#### [WORK INSTRUCTIONS]
1. From the Airbus Robotic Telescope abstract, quote the passage that begins at the words "Document details" and stops after the words "different observation scenarios.".
2. According to the Airbus Robotic Telescope abstract, where is the telescope located?

PROVIDED PASSAGE Block Start

Giovanni Cirillo1,Martin Michel1,Jens Utzmann1
Airbus Defence and Space GmbH1

Document details

Publishing year2023 PublisherESA Space Debris Office Publishing typeConference Name of conference2nd NEO and Debris Detection Conference
Pagesn/a Volume
2
Issue
1
Editors
T. Flohrer, R. Moissl, F. Schmitz

Abstract

In June 2018 Airbus deployed Airbus Robotic Telescope (ART), a 40 cm aperture telescope equipped with a CCD detector and an UBVRI filter wheel, located in Extremadura, Spain. Since 2018, the telescope has been performing observations for internal validation, research and within the scope of several studies for national, European and international customers. Furthermore, it has been added into the list of observatories of the Minor Planet Center (MPC) of the International Astronomical Union (IAU). The data gathered so far has been used to validate ART in terms of astrometric accuracy for different observation scenarios.
ART operates in combination with the Special Perturbations Orbit determination and Orbit analysis toolKit (SPOOK), a versatile software framework developed at Airbus. SPOOK provides the complete set of tools necessary for an end-to-end SST cataloguing pipeline; these are observation plan generation using different strategies for different classes of objects, image processing to extract features of interest, tracklet linking of measurements, correlation with internal or external catalogues (e.g. Space-Track General Perturbation (GP) catalogue), Initial Orbit Determination (IOD), Orbit Determination (OD) and Light Curve processing capabilities.
In 2022 ART has received an upgrade with the installation of a camera with a large CMOS detector, enabling wide FOV, high sensitivity and high frame rates.

PROVIDED PASSAGE Block End
DATA LISTING Block Start

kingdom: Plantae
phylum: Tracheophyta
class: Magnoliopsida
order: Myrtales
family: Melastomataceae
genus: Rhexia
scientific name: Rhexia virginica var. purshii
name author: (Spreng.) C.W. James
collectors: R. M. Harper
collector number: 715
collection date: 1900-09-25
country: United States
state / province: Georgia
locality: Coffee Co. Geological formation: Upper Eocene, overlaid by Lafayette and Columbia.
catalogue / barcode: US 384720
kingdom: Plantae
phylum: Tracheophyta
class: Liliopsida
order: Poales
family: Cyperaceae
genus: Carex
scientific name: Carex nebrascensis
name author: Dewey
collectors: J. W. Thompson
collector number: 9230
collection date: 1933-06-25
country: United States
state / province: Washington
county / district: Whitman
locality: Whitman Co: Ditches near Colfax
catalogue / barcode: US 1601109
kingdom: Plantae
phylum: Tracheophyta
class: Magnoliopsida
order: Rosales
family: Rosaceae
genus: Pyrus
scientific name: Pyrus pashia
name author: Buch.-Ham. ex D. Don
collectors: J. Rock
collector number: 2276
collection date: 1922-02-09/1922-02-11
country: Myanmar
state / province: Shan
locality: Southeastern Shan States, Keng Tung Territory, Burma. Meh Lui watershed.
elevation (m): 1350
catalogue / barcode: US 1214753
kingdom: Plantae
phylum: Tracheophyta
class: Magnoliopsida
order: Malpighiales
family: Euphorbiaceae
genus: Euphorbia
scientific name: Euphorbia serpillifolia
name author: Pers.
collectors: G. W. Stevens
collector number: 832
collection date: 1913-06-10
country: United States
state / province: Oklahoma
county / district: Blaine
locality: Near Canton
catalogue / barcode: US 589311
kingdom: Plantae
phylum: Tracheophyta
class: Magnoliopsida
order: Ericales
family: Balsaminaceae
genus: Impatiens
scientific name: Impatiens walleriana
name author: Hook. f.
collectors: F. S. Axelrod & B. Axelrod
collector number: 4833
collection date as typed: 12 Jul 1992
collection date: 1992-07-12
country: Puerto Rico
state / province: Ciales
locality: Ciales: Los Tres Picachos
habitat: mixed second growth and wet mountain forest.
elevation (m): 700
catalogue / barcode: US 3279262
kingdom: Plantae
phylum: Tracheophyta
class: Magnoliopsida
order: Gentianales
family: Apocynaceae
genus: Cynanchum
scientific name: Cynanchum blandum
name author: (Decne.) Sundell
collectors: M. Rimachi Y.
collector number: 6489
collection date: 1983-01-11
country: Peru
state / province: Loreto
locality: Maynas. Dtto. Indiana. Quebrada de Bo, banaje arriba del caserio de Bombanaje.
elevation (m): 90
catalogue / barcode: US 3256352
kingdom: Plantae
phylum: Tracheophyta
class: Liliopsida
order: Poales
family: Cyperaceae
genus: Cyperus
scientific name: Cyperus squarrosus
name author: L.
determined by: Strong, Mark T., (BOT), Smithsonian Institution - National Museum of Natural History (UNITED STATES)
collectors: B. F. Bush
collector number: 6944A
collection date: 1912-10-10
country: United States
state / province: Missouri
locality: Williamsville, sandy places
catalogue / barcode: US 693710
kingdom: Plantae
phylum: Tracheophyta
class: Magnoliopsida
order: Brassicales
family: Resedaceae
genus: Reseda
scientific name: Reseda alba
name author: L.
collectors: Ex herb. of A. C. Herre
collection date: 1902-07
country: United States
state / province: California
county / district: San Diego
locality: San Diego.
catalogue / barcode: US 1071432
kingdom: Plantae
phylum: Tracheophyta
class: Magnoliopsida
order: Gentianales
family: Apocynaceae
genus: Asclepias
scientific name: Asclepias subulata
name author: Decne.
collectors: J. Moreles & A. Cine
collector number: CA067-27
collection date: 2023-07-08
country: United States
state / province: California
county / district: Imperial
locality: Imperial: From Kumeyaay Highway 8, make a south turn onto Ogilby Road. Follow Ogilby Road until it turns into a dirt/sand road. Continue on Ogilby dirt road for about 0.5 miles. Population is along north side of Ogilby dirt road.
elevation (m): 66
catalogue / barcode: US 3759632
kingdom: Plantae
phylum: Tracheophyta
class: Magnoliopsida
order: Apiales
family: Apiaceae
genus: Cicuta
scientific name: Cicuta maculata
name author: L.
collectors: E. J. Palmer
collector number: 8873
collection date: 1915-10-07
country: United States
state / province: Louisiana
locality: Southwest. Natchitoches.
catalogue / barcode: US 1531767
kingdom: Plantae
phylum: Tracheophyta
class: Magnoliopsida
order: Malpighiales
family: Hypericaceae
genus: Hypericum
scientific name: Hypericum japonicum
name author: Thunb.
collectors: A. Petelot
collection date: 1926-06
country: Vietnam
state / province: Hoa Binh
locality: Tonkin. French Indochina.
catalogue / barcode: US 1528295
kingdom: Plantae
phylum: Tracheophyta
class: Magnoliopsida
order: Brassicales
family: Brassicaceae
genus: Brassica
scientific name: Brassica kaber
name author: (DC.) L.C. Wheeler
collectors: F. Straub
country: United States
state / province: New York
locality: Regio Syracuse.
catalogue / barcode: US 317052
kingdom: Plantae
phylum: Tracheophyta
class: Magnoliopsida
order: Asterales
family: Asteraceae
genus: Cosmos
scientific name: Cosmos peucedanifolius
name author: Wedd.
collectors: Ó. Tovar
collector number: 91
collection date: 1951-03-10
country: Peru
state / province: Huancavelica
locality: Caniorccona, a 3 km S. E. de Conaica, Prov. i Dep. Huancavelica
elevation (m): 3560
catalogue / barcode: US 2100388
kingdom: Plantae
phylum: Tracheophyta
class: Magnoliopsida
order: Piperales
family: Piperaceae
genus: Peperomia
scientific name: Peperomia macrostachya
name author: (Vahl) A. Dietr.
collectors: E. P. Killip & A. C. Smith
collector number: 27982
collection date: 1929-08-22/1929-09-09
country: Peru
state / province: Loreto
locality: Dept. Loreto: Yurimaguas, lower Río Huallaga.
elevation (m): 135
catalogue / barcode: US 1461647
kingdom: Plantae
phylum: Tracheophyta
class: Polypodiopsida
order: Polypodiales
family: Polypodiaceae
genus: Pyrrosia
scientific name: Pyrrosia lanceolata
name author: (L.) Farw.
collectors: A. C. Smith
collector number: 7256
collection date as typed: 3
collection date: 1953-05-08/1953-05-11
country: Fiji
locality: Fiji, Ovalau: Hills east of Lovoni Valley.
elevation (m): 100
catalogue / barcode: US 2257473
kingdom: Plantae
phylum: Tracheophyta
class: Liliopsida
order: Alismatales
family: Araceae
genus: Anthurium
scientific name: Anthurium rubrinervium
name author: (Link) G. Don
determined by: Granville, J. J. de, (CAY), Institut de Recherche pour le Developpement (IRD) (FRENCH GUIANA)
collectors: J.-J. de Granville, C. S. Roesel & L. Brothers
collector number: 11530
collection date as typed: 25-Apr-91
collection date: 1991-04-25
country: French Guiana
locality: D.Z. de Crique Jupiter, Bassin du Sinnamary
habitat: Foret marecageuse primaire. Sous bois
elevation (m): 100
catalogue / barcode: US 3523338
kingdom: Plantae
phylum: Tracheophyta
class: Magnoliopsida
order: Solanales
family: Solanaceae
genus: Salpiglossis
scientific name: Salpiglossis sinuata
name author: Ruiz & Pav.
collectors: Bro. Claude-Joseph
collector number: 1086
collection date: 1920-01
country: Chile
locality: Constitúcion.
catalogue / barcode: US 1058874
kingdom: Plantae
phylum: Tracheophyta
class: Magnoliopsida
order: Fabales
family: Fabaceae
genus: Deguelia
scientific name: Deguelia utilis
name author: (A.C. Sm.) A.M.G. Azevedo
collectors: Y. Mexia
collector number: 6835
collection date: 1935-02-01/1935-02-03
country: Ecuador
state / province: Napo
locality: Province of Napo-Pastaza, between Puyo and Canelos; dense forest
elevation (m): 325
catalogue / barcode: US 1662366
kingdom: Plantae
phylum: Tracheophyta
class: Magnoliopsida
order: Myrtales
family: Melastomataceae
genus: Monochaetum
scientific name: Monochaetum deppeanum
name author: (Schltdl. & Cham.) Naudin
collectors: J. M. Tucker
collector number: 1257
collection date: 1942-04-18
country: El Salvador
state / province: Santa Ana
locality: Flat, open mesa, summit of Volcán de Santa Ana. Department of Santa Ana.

DATA LISTING Block End

#### [TASK-BY-TASK SOLUTIONS]
1.
Document details

Publishing year2023 PublisherESA Space Debris Office Publishing typeConference Name of conference2nd NEO and Debris Detection Conference
Pagesn/a Volume
2
Issue
1
Editors
T. Flohrer, R. Moissl, F. Schmitz

Abstract

In June 2018 Airbus deployed Airbus Robotic Telescope (ART), a 40 cm aperture telescope equipped with a CCD detector and an UBVRI filter wheel, located in Extremadura, Spain. Since 2018, the telescope has been performing observations for internal validation, research and within the scope of several studies for national, European and international customers. Furthermore, it has been added into the list of observatories of the Minor Planet Center (MPC) of the International Astronomical Union (IAU). The data gathered so far has been used to validate ART in terms of astrometric accuracy for different observation scenarios.

2. Extremadura, Spain